> [Exercise aim]: Print, character for character, the lines of the items below, from the line containing "ins Abenteuer nach" through the line containing "Raum: LO 216", including both.

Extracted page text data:

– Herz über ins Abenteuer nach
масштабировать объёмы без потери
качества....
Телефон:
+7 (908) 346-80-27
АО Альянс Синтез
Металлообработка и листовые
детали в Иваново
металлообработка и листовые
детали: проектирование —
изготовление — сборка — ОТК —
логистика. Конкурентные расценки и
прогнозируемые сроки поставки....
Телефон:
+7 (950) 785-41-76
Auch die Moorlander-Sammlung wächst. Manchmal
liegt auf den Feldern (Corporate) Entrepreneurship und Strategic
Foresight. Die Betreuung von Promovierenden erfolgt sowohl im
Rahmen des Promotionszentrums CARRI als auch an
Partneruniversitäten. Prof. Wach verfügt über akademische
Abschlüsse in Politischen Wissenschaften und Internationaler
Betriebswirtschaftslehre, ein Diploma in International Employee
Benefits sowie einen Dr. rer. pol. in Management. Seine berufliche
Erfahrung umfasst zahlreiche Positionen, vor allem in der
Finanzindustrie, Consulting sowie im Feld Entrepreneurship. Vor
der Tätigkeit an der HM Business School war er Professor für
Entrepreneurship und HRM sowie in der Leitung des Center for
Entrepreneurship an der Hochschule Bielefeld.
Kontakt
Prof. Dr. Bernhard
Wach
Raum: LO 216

* * *

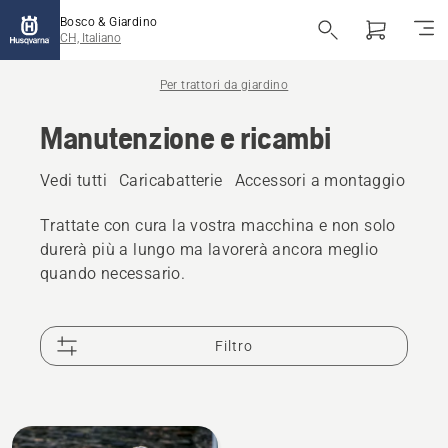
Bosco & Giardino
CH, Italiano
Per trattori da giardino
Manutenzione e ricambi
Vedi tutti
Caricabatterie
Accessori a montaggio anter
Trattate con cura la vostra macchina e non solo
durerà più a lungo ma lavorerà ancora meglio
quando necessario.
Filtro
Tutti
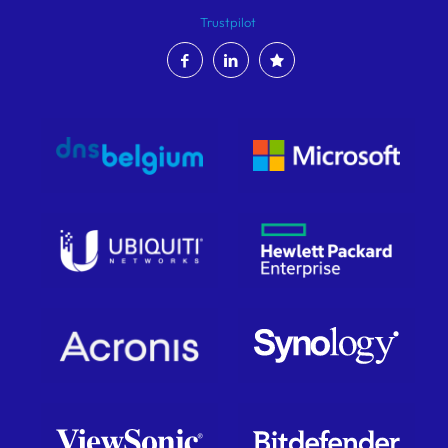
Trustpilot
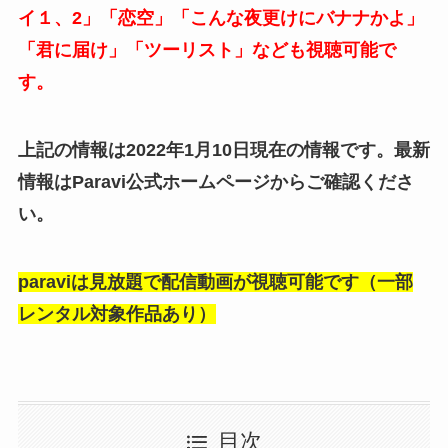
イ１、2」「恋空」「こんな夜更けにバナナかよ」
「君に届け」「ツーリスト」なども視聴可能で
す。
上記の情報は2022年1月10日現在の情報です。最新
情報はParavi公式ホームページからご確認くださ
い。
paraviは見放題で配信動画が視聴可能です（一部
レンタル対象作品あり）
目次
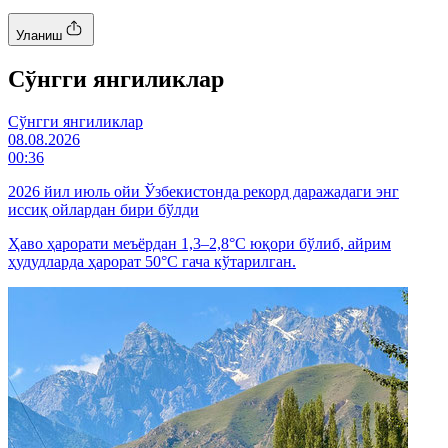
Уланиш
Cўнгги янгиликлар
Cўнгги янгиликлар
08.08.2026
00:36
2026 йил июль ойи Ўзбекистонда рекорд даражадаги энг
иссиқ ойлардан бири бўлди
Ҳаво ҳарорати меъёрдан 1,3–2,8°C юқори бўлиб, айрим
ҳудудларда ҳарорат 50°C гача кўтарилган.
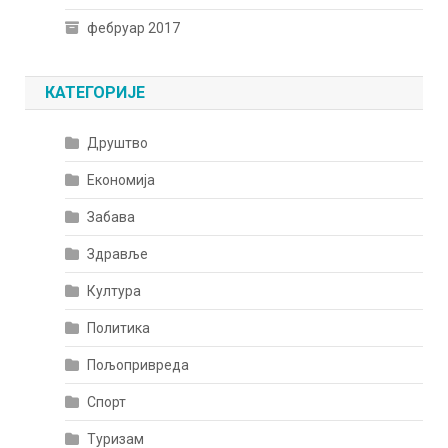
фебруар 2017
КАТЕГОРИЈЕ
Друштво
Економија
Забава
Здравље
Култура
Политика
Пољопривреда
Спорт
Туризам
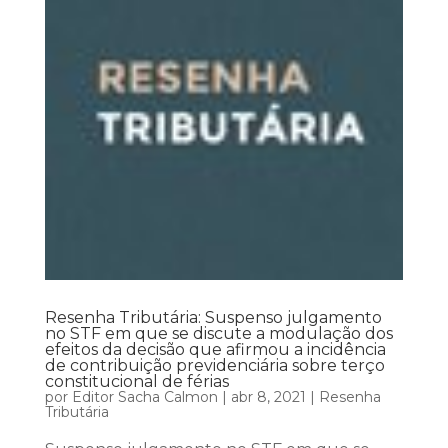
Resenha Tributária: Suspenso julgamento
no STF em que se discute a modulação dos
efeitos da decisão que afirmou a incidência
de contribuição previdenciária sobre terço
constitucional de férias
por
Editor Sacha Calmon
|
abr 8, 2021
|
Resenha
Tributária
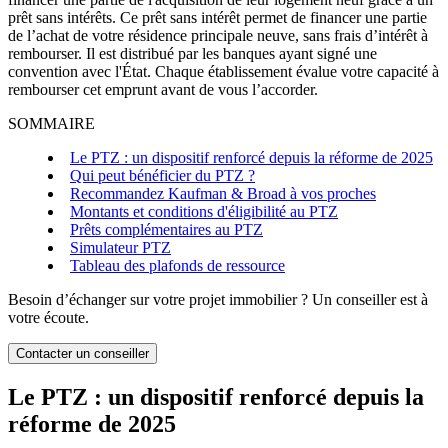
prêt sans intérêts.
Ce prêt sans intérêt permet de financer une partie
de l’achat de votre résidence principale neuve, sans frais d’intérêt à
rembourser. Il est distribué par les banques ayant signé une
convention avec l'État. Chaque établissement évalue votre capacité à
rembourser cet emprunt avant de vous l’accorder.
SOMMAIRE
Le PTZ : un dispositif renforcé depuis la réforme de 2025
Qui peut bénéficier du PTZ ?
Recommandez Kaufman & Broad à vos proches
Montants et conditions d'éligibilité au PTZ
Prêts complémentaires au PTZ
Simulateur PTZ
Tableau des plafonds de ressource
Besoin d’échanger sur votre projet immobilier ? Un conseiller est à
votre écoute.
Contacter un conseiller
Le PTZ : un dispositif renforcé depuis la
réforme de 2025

> [Output of the task]:
– Herz über ins Abenteuer nach
масштабировать объёмы без потери
качества....
Телефон:
+7 (908) 346-80-27
АО Альянс Синтез
Металлообработка и листовые
детали в Иваново
металлообработка и листовые
детали: проектирование —
изготовление — сборка — ОТК —
логистика. Конкурентные расценки и
прогнозируемые сроки поставки....
Телефон:
+7 (950) 785-41-76
Auch die Moorlander-Sammlung wächst. Manchmal
liegt auf den Feldern (Corporate) Entrepreneurship und Strategic
Foresight. Die Betreuung von Promovierenden erfolgt sowohl im
Rahmen des Promotionszentrums CARRI als auch an
Partneruniversitäten. Prof. Wach verfügt über akademische
Abschlüsse in Politischen Wissenschaften und Internationaler
Betriebswirtschaftslehre, ein Diploma in International Employee
Benefits sowie einen Dr. rer. pol. in Management. Seine berufliche
Erfahrung umfasst zahlreiche Positionen, vor allem in der
Finanzindustrie, Consulting sowie im Feld Entrepreneurship. Vor
der Tätigkeit an der HM Business School war er Professor für
Entrepreneurship und HRM sowie in der Leitung des Center for
Entrepreneurship an der Hochschule Bielefeld.
Kontakt
Prof. Dr. Bernhard
Wach
Raum: LO 216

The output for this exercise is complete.